Modern presidential campaigns are essentially character tests, and for 20 years or longer the cultural and political divides of the 60s served as presumed signposts to a candidate’s character. Did he protest the war, trip to Hendrix, march in solidarity with women? Or enroll in R.O.T.C., rush a fraternity, join a church? As a young man, Mr. Obama did not have to make many of those choices, and he now has an opportunity to define himself on his own terms and not be instantly caricatured based on personal decisions he made four decades ago. (He has, of course, acknowledged some marijuana and cocaine use in his youth; that does not seem to have dimmed his prospects.)

“Where you were on these issues really told people who you were,” said Chris Lehane, a former Clinton White House official who is now a political consultant in California. “But 2008 will represent a hinge moment in generational politics, not just because of the prominence of a post-boomer candidate but because this will be the first cycle when a whole new range of issues as big, if not bigger, than the big issues that defined the boomers will be front and center: Iraq, the war on terror, global warming, energy, technology and globalization.”

While the Obama-Clinton generational dynamic will mostly play out in the primaries, Republican voters will be weighing the candidacy of one of the oldest men ever to seek the presidency, John McCain, 70, the only member of the likely field born before the baby boom’s unofficial start in 1943. (There is disagreement over what birth years define the baby boom; some say 1946 to 1964, but the sociologists Neil Howe and William Strauss consider the boomer bulge to have begun in 1943 and ended in 1960.)

John F. Kennedy noted in his Inaugural Address in 1961 that a torch had passed to a new generation of Americans, “born in this century, tempered by war, disciplined by a hard and bitter peace.” Kennedy’s cohort, known as the G.I. Generation and born between 1901 and 1924, occupied the White House continuously until Bill Clinton wrested it from George Herbert Walker Bush in 1992. Mr. Clinton turned it over to another boomer, George W. Bush.

But some say that after 14 years of personal and political self-indulgence in Washington and a grinding war, it’s time to say goodbye to the solipsistic generation.

“Thank you, here’s your gold watch, it’s time for the personal style and political framework of the 1960’s to get out of the way,” said Eric Liu, 38, a speechwriter and policy aide in the Clinton White House who now runs a mentoring program in Seattle.

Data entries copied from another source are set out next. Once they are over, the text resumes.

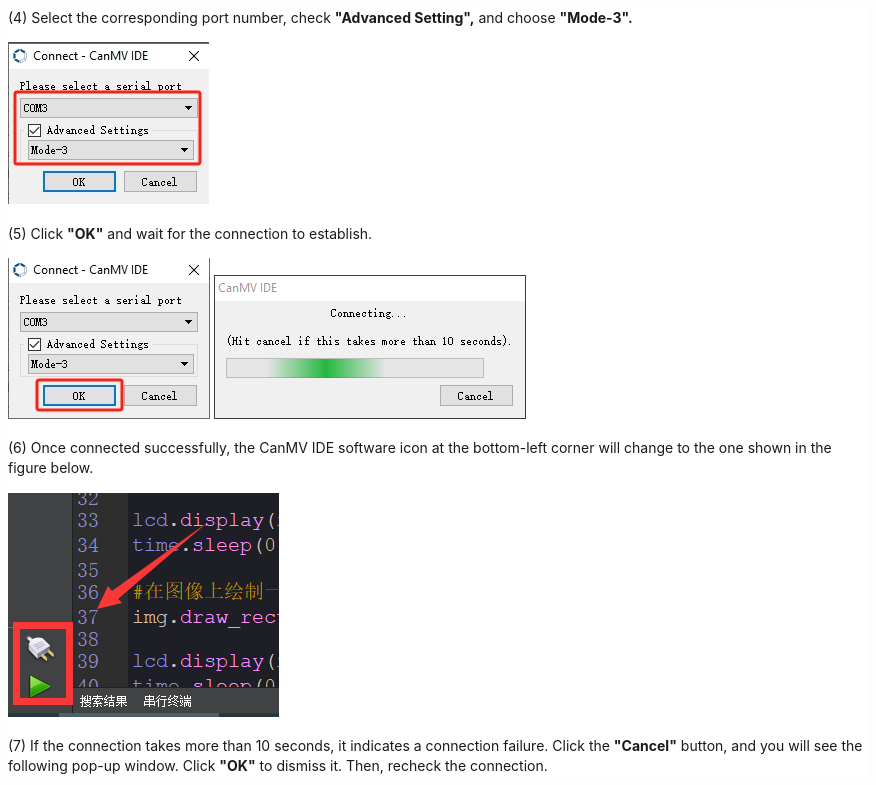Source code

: (4) Select the corresponding port number, check **"Advanced Setting",** and choose **"Mode-3".**

<img src="../_static/media/chapter_4/section_2/image6.png" class="common_img" />

(5) Click **"OK"** and wait for the connection to establish.

<img src="../_static/media/chapter_4/section_2/image7.png" class="common_img" />

<img src="../_static/media/chapter_4/section_2/image8.png" class="common_img" />

(6) Once connected successfully, the CanMV IDE software icon at the bottom-left corner will change to the one shown in the figure below.

<img src="../_static/media/chapter_4/section_2/image9.png" class="common_img" />

(7) If the connection takes more than 10 seconds, it indicates a connection failure. Click the **"Cancel"** button, and you will see the following pop-up window. Click **"OK"** to dismiss it. Then, recheck the connection.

And yet Mr. Obama has not demonstrated his leadership beyond eight years in the Illinois Senate and two in Washington. His early opposition to the Iraq war has pleased many Democratic voters, but it is not wholly clear how he would manage an end to the war and deal with global terrorism and other foreign policy challenges.

The historian and Kennedy aide Arthur M. Schlesinger Jr. said Mr. Obama had to offer more than a repudiation of the previous generation’s actions. “It depends on what the policies are,” Mr. Schlesinger said. “The New Frontier was the development of the insights of the New Deal.”

Todd Harris, 35, a Republican political consultant, said he worked in 1999 for the short-lived presidential campaign of Representative John Kasich of Ohio, who was born in 1952. “He was young and new and fresh and we listened to the same music,” Mr. Harris said. “But I’m not sure that works when your country is at war. I think that most people I know in my generation will place a far greater premium on someone’s leadership skills and their ability to guide the nation through turbulent times than they do on what generation that politician came from or what that person recently downloaded from iTunes.”

Mr. Obama would be foolish to run solely as the anti-boomer, Mr. Lehane said, if for no other reason than that the baby boomers are the largest generation in American history, and they vote.